-- Saved entries --
┄┄┄┄┄┄┄┄┄┄┄┄┄┄┄┄┄┄┄┄

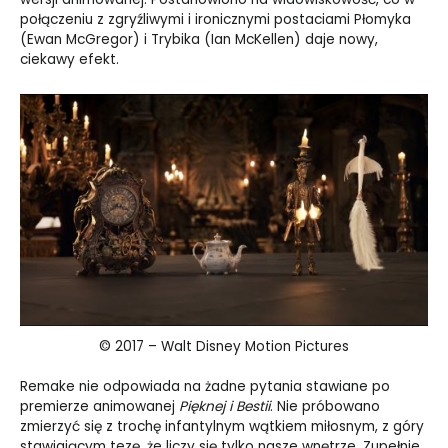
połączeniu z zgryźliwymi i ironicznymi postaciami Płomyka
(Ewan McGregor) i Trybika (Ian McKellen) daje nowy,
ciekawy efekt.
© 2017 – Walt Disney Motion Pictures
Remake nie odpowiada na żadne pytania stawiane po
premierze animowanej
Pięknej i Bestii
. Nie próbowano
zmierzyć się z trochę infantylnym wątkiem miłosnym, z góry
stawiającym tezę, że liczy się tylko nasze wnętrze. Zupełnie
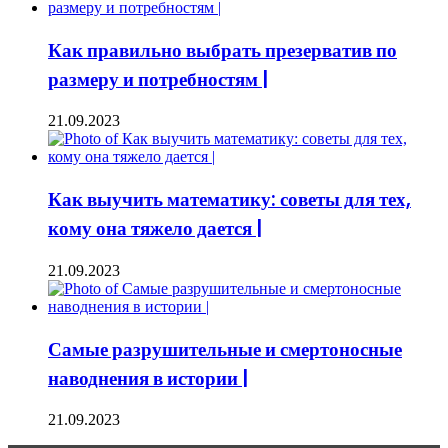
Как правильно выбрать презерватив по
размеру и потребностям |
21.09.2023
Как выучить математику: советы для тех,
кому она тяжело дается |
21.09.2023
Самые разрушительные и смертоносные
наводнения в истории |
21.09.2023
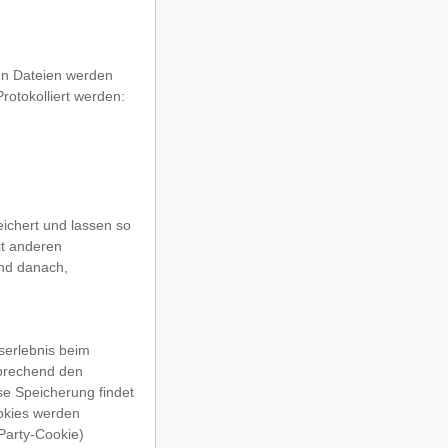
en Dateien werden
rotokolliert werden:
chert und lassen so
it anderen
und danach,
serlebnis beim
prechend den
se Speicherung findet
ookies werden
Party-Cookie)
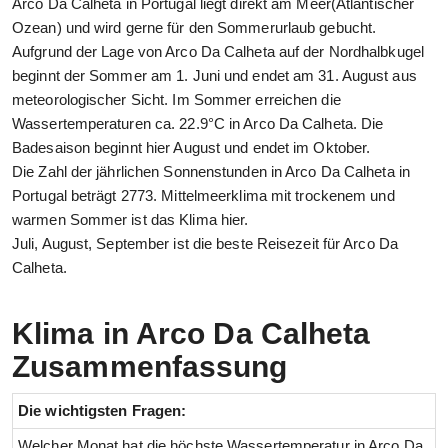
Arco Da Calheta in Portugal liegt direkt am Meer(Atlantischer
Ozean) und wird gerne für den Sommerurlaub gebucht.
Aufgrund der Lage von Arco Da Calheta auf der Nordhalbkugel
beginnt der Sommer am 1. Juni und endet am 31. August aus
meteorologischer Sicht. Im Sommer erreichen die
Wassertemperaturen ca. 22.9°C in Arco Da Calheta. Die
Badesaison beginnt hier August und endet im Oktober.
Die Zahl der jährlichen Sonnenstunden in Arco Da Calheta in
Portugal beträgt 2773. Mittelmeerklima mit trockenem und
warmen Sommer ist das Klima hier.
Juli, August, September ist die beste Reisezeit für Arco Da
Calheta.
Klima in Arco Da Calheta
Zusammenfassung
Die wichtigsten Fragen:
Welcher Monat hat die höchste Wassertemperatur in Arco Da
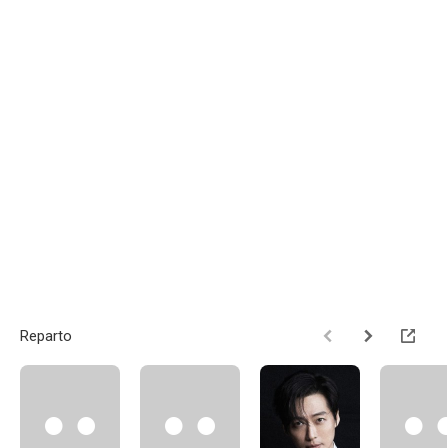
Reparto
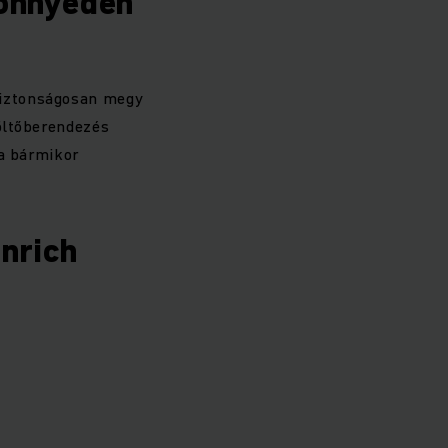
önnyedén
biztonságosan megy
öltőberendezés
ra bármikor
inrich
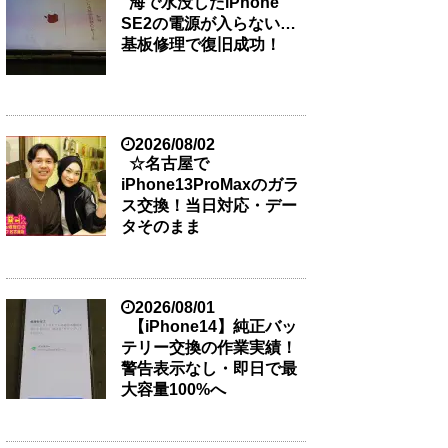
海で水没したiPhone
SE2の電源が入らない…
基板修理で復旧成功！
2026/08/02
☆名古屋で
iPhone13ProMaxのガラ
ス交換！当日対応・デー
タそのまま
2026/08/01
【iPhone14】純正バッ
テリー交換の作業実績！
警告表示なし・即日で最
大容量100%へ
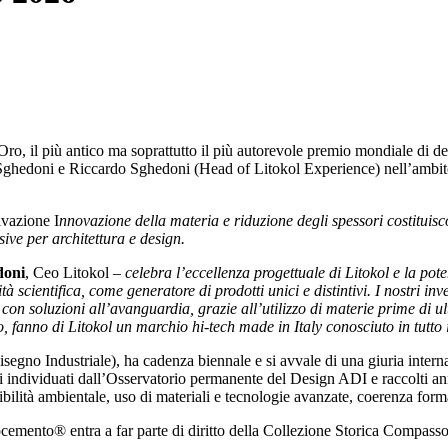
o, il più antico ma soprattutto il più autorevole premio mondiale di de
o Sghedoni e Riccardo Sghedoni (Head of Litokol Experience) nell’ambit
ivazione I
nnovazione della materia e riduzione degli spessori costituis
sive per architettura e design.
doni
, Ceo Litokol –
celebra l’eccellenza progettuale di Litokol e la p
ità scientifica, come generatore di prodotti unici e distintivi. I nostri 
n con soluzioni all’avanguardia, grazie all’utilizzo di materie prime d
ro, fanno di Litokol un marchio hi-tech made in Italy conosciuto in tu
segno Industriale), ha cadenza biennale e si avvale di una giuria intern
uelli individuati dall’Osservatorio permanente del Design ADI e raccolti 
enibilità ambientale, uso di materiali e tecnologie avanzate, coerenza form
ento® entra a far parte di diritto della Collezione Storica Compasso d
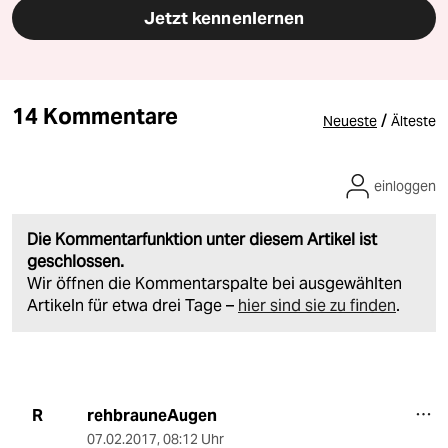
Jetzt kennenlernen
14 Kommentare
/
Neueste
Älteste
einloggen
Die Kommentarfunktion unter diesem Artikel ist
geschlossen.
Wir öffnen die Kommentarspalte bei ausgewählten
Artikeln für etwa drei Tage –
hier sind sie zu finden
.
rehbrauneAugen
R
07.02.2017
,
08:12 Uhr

┄┄┄┄┄┄┄┄┄┄┄┄┄┄┄┄┄┄┄┄

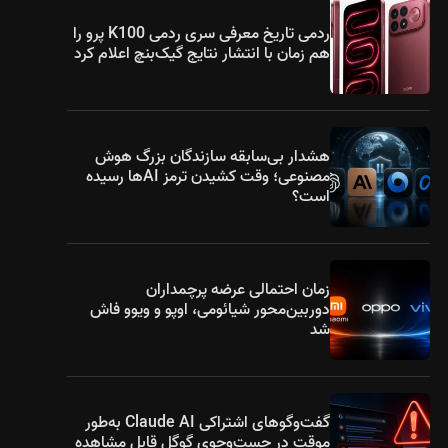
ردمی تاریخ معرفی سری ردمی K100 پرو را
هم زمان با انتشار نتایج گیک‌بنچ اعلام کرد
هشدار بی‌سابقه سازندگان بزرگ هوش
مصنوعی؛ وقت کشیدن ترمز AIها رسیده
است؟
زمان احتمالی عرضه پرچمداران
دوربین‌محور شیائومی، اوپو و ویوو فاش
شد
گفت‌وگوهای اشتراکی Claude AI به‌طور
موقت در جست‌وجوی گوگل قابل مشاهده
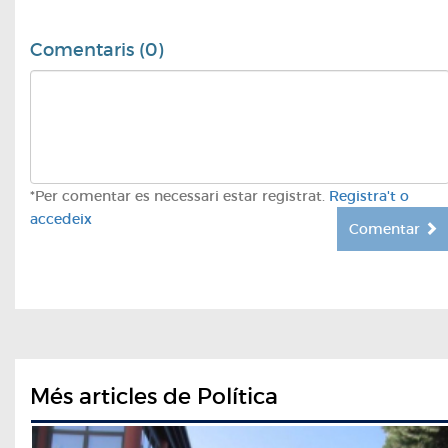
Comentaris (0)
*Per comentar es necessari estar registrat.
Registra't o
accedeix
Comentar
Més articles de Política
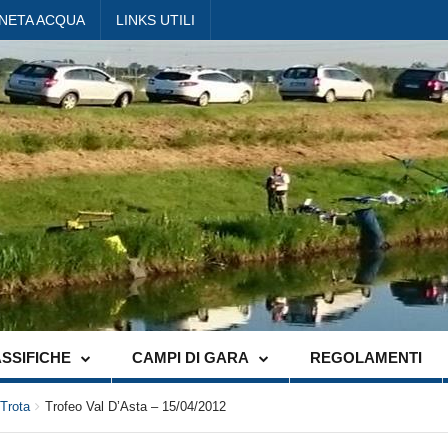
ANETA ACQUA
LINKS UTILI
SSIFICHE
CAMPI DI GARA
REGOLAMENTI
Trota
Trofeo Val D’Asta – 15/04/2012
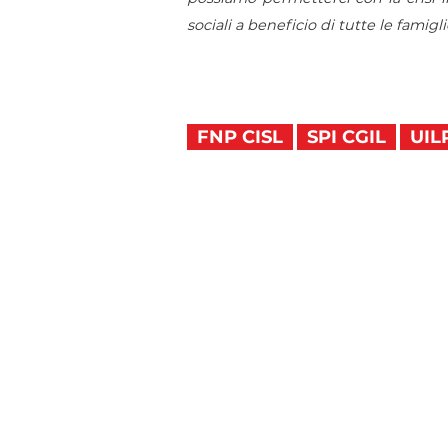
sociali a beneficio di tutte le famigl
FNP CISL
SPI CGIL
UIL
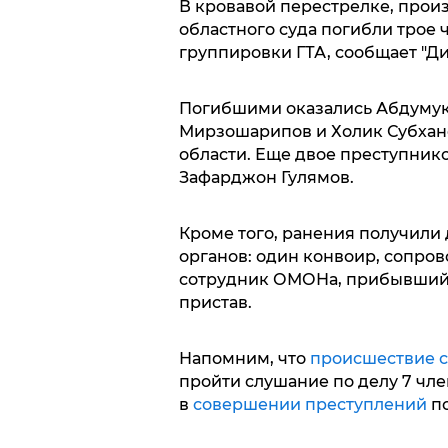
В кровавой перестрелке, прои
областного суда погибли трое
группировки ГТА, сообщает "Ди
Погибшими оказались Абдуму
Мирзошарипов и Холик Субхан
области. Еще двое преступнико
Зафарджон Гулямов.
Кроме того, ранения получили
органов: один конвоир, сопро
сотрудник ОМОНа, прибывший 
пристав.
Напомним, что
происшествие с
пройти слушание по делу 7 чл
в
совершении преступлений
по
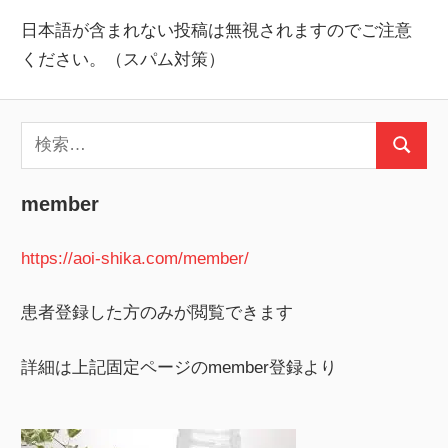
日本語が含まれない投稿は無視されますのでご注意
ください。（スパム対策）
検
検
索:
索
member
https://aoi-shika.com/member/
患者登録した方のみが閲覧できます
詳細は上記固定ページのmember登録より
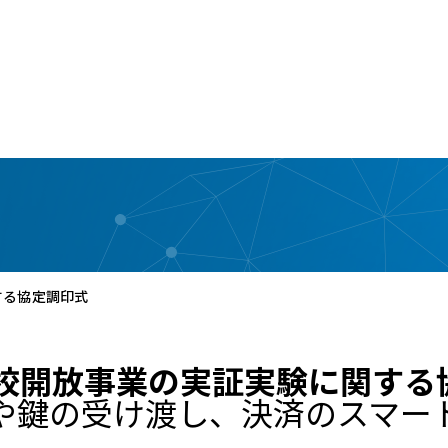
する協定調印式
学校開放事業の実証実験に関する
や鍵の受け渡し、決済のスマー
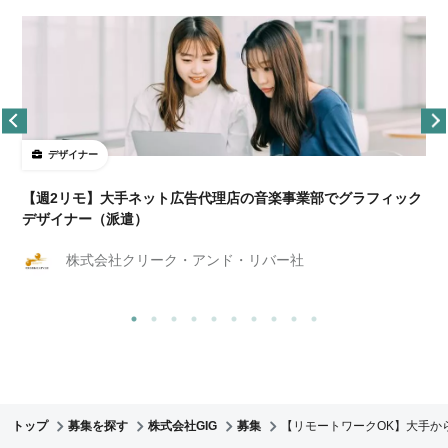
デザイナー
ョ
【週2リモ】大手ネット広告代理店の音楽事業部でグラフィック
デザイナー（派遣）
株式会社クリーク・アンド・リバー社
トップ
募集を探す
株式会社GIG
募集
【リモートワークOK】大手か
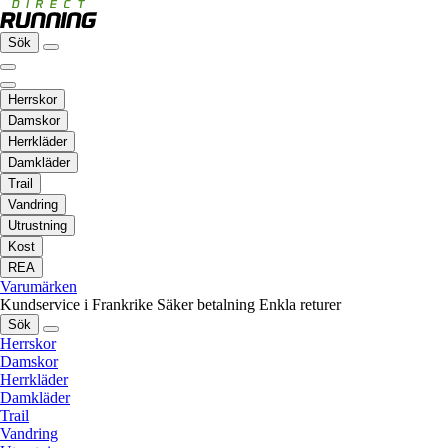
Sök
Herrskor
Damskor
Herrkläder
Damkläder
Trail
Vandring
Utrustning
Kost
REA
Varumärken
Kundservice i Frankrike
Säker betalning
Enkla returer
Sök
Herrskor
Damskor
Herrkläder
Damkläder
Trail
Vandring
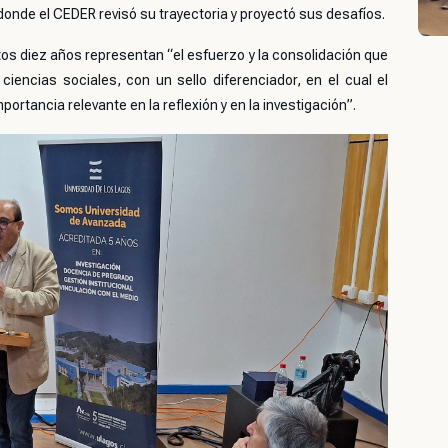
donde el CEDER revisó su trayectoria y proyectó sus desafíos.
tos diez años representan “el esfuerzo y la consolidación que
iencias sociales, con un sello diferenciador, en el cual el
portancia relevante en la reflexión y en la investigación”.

┄┄┄┄┄┄┄┄┄┄┄┄┄┄┄┄┄┄┄┄

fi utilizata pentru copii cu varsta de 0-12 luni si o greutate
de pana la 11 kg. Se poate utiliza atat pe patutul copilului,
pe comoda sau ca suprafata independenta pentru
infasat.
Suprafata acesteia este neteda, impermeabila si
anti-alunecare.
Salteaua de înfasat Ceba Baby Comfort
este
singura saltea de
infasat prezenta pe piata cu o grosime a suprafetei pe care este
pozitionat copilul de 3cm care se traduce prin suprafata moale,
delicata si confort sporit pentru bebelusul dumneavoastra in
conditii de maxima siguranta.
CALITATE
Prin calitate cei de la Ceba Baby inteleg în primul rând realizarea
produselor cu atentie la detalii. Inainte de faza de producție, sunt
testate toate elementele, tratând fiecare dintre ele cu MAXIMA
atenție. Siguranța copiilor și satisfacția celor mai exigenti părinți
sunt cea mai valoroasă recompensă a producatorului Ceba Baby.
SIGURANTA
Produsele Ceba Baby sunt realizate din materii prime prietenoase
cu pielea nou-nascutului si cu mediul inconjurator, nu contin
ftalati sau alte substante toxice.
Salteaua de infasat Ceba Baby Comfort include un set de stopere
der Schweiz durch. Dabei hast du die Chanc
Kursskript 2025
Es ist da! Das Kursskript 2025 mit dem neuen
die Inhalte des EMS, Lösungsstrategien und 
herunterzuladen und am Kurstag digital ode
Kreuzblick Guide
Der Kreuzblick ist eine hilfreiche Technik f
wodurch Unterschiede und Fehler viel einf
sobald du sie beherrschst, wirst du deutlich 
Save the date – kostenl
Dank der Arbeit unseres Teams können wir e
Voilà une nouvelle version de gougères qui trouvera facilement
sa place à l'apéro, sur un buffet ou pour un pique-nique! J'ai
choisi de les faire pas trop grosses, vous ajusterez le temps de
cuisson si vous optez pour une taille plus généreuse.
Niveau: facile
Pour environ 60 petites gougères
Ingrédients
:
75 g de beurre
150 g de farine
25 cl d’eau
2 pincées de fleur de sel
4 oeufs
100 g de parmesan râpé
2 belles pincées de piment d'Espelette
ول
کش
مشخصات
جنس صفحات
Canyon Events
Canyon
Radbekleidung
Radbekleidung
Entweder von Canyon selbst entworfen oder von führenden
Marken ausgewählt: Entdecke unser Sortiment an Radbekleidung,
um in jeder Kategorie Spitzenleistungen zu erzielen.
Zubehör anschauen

┄┄┄┄┄┄┄┄┄┄┄┄┄┄┄┄┄┄┄┄

-- WORK ITEM --
What lines above hold the word "Arco"? List them all.

-- ANSWER TO THIS TASK --
Arco Da Calheta in Portugal liegt direkt am Meer(Atlantischer
Aufgrund der Lage von Arco Da Calheta auf der Nordhalbkugel
Wassertemperaturen ca. 22.9°C in Arco Da Calheta. Die
Die Zahl der jährlichen Sonnenstunden in Arco Da Calheta in
Juli, August, September ist die beste Reisezeit für Arco Da
Klima in Arco Da Calheta
Welcher Monat hat die höchste Wassertemperatur in Arco Da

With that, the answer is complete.